Private Schools In The UK Push Back On Education Equality

Feb 14, 2020 by

The battle for equality in education is one that’s as old as time and will outlive all of us. Even if it’s true that the majority of people believe that all children have the right to the same level of education, and that ability should outstrip class and wealth when it comes to having access to the best teachers and facilities available, it will never be the case so long as those with the money to pay for their child to skip the queue continue to do so. Now it seems that some of the United Kingdom’s leading private schools are determined to push back against any attempts at modernization.

Of all the countries in the world, the UK is the one that has the longest history of class-based education. Any child who was educated at Harrow or Eton is likely to enjoy a better life than a child educated at any other school, even if that child’s academic achievements are poor. Similarly, a student who attends Oxford University or Cambridge University and obtains a second class degree in physics is likely to be offered better career opportunities than a student who got a first-class degree in physics from any other university, even though they were educationally outperformed. The shadow of elitism is long in the UK, and it isn’t going away any time soon.

Nobody is arguing that private schools or universities should be forced to accept poor students regardless of their achievements, or that they should do so blindly. The process of awarding school and education placements needs to have some kind of structure; else, it would become like a game of online slots, where the outcome is random. Some, however, would argue that it’s already like online slots now because there are winners and losers under the current system, and the actions taken by the winners are no different from the actions taken by the losers. If losing at online slots affected your employment prospects for the rest of your life, nobody would play them. This is precisely why a better system needs to be identified for allowing access to quality education. A student who has demonstrated the academic capacity should not and must not miss out on a place because a rich student is able to buy-in ahead of them.

The almost-absurd argument put across by the private schools that don’t want to accept more students from disadvantaged backgrounds is that doing so may amount to discriminating against wealthier students based on their class – a tone-deaf point that fails to acknowledge that the current state of play is the opposite of that position. An independent report commissioned barely over a year ago has identified that the inequality of education in the United Kingdom is higher than almost any other developed nation in the world. A comparatively-poor child born in Eastern Europe has a better chance of accessing high-quality education than a poor child born in the United Kingdom. Clearly, in a country that has the fifth largest economy in the world, the situation is unacceptable.

The current proposal regarding increased participation for poorer students comes from England’s Office for Students, which has the responsibility of regulating education and education services within the country. If the proposals are followed up, the number of disadvantaged students gaining access to the most prestigious schools in the country will increase by 6,500 every year for the next five years. The Headmasters and Headmistresses’ Conference – a committee that represents the interests of those schools – says that this amounts to ‘robbing some students of a future to award it to others.’

The student admissions cap in the UK was lifted five years ago and has seen substantial growth in the number of admissions at almost every university in the country – with the notable exceptions of Cambridge and Oxford, whose numbers remain unchanged. The executives of both universities claim that they’ve chosen to focus more on diversifying the social and ethnic makeup of their student groups rather than take on more students, but thus far, the evidence they’ve presented to demonstrate that fact has been insubstantial. The most recent statistics available strongly suggest that nothing significant had changed – a student born in one of the wealthier parts of the country is more than five times more likely to be accepted into an elite educational institution than a student who was born in a poorer area, regardless of grades. This suggests that progress is not being made toward the government’s target, which is to reduce that ratio to one in four by 2025 and then no disparity at all by 2040.

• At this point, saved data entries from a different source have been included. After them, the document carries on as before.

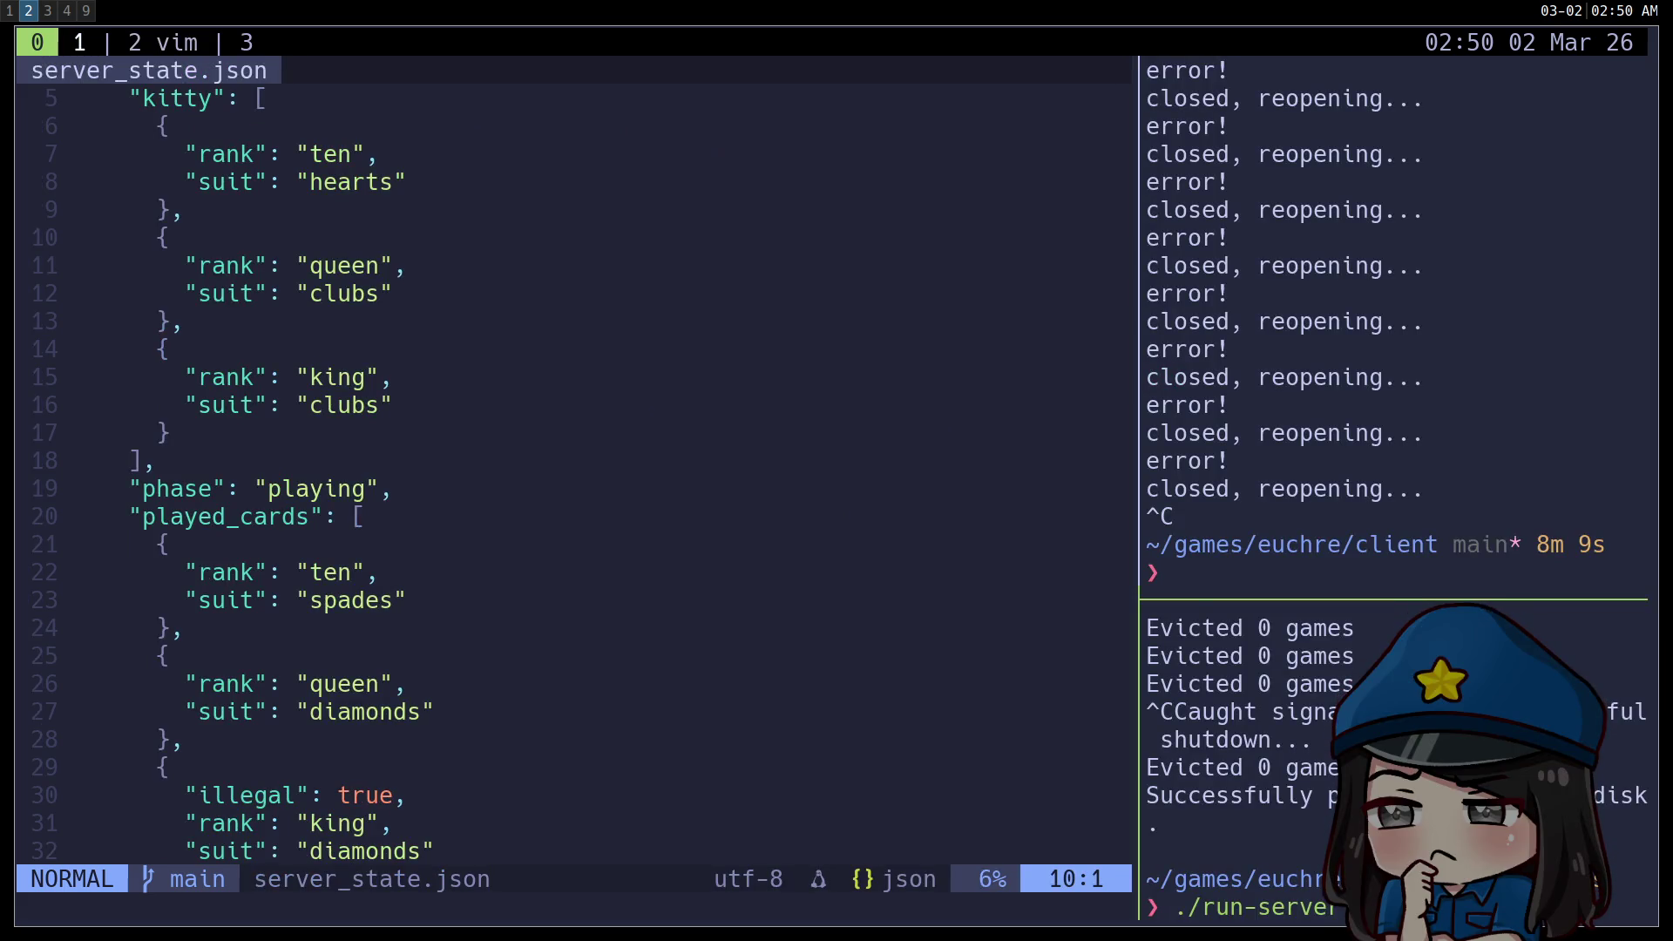
key(Return)
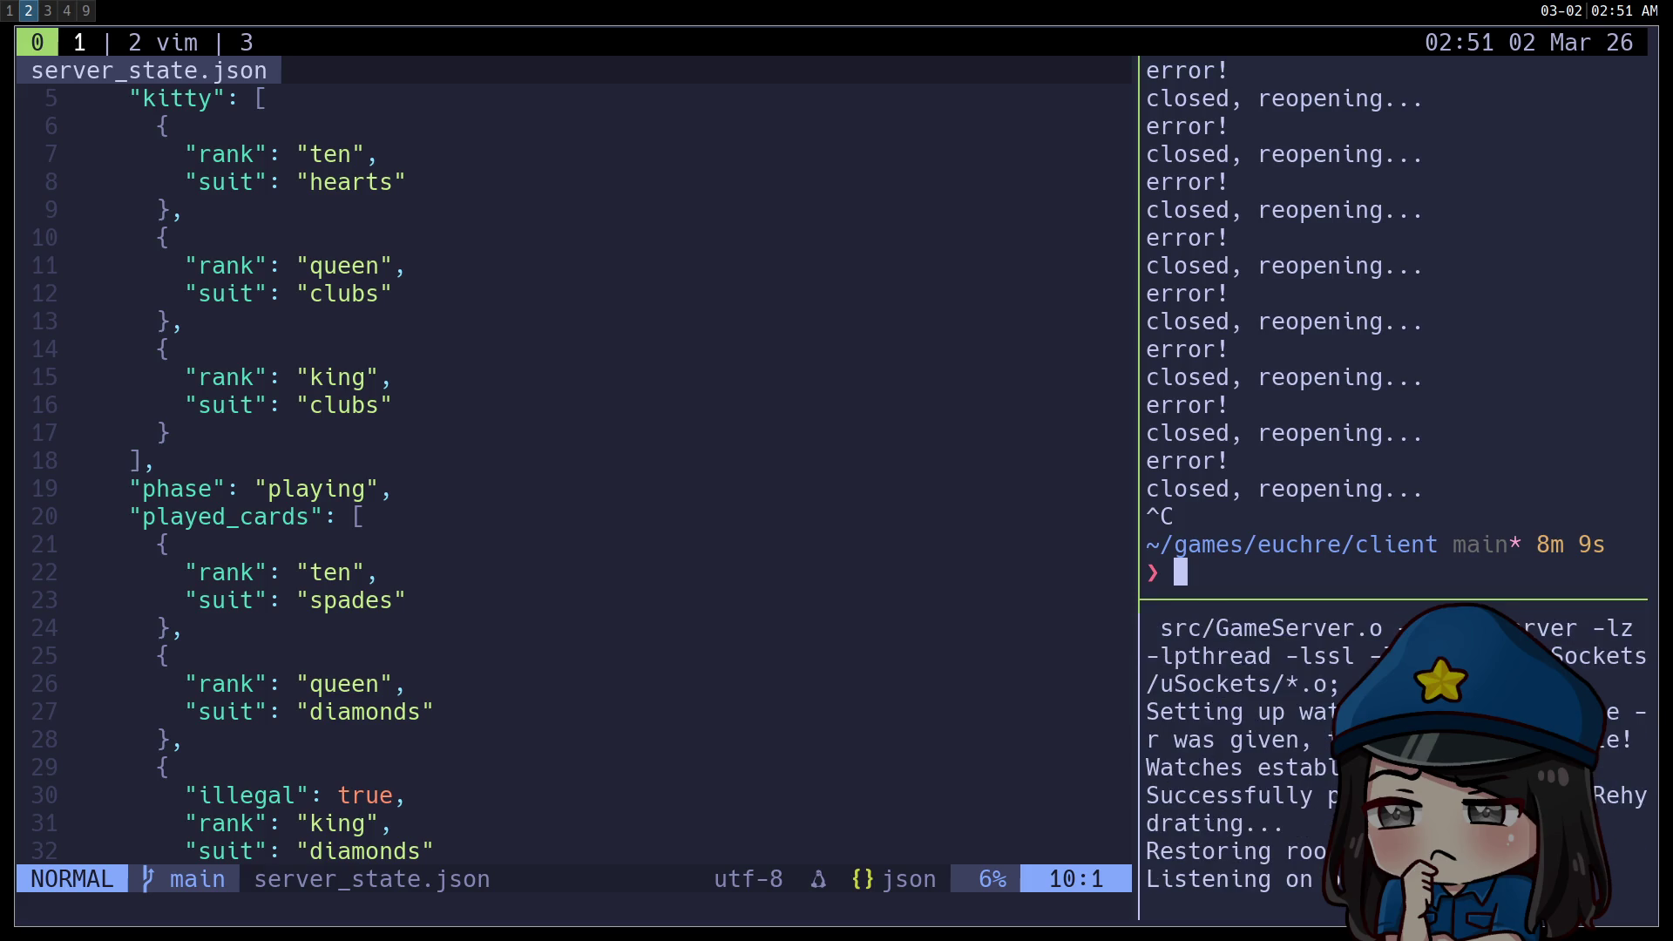
key(Up)
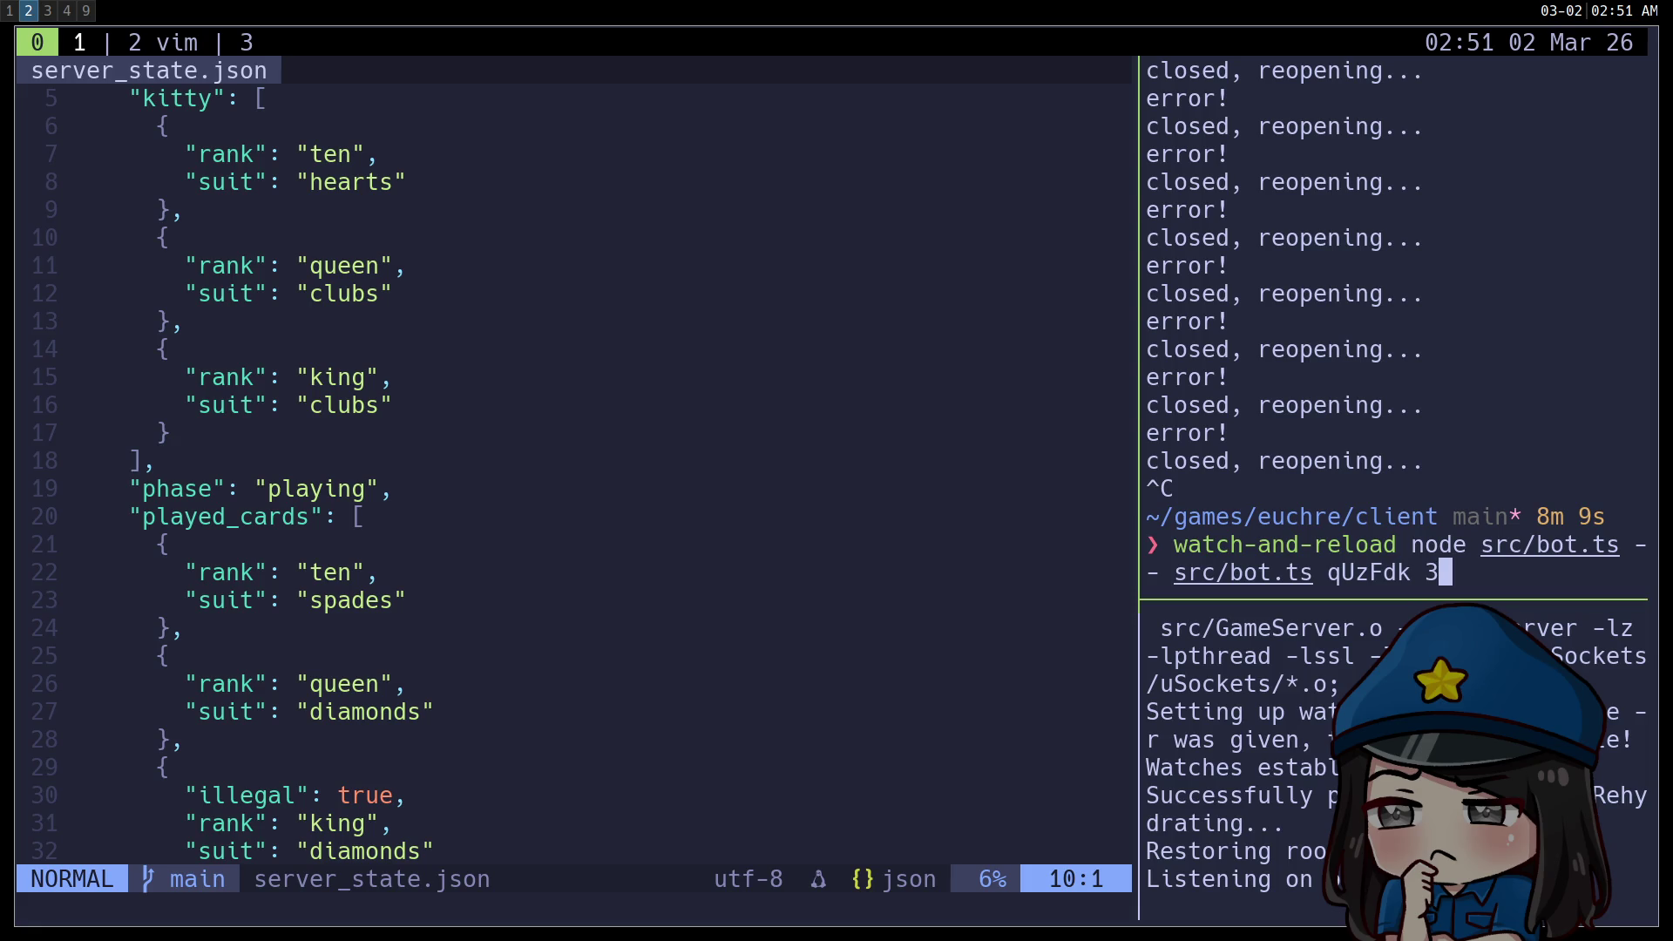
key(Return)
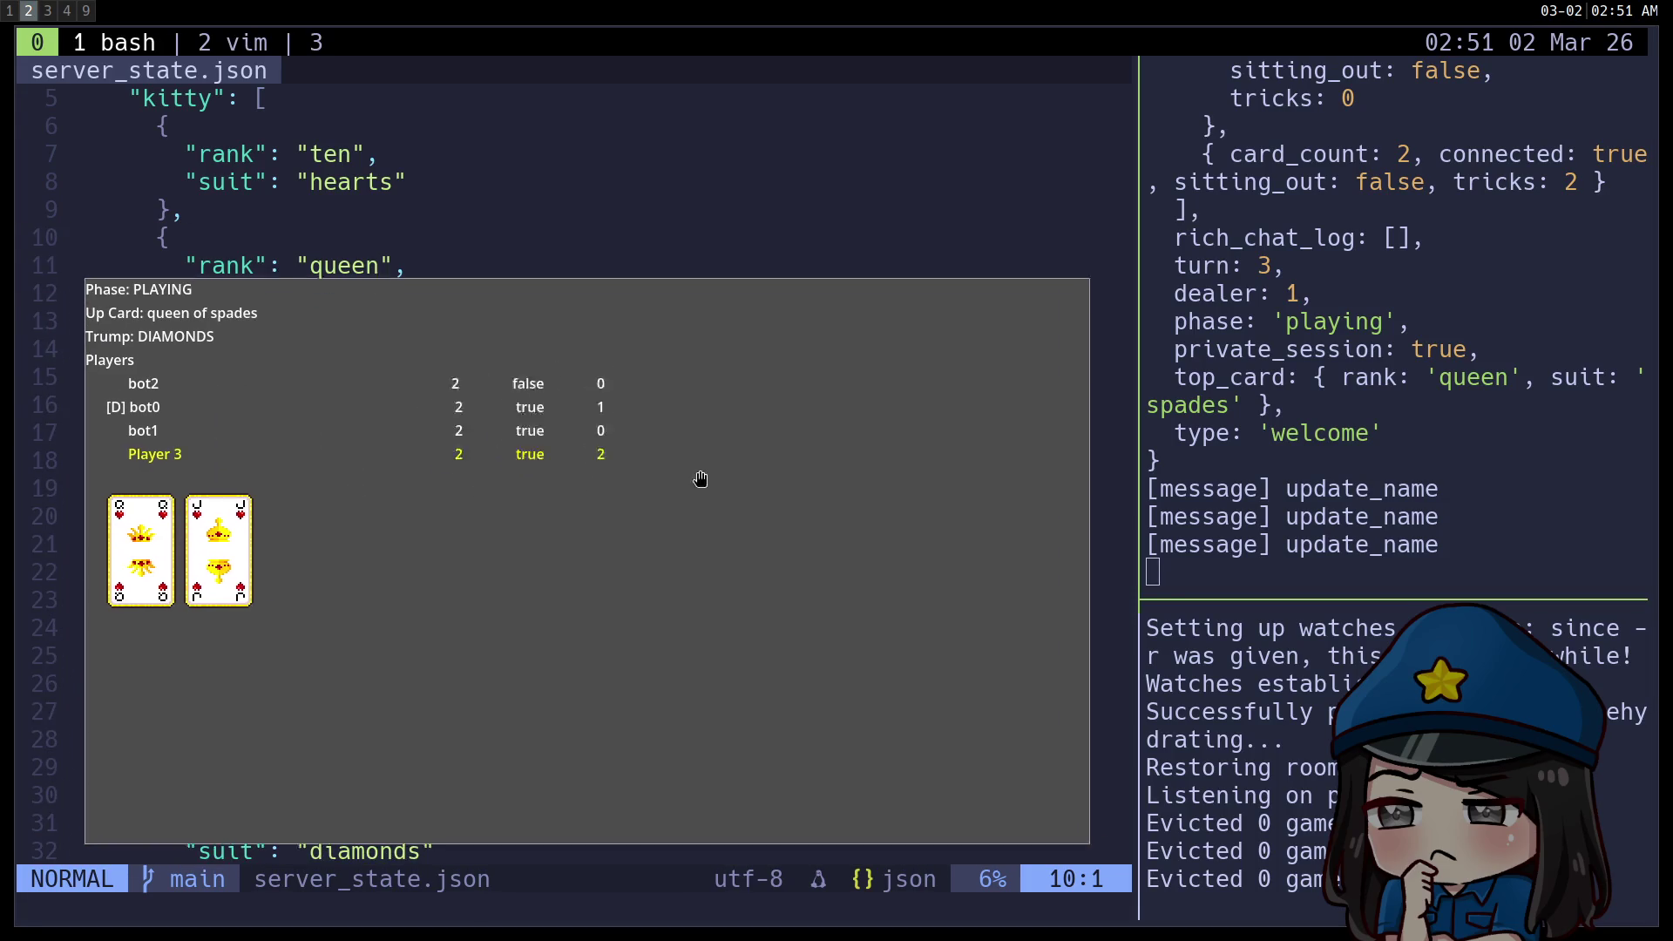
Play the jack then queen of hearts to finish the game at scores 2 and 10.
drag(688, 485, 793, 411)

Perhaps the most telling comment on the matter comes from Mike Buchanan, who is the executive director of the Headmasters and Headmistresses’ Conference. He has insisted that the right of elite schools and universities to use ‘contextual admissions’ policies – which amounts to scrutinizing the socio-economic background of a candidate – is perfectly reasonable, and should be acceptable when looking at the merits of candidates on an individual basis. So long as attitudes such as his prevail in places where decisions are made, and policies are decided, it’s hard to see how any progress can be made on the matter. Elite-level schools will continue to be be made up of mostly-white, mostly-wealthy students, and those from less fortunate backgrounds will continue to receive a second-class education. Because of that, they’re likely to spend their careers working in second-class jobs.

A wise person once said that when you’re accustomed to privilege, equality looks like oppression. That phrase may never be more appropriate than when used in reference to the way that education is structured, managed, and distributed in the United Kingdom. Students from poorer backgrounds – and those who represent them – don’t want to take places that should rightfully belong to those better off than them. They don’t want to be awarded places as hand-outs, either. They simply want to be allowed access to the best quality of education possible, based on their ability to benefit from receiving that education. That isn’t a threat to the prospects of bright children who come from wealthy backgrounds. It just means that those who do come from wealthy backgrounds ought to be at least as intelligent as the poorer students who they’re slamming the door in the face of.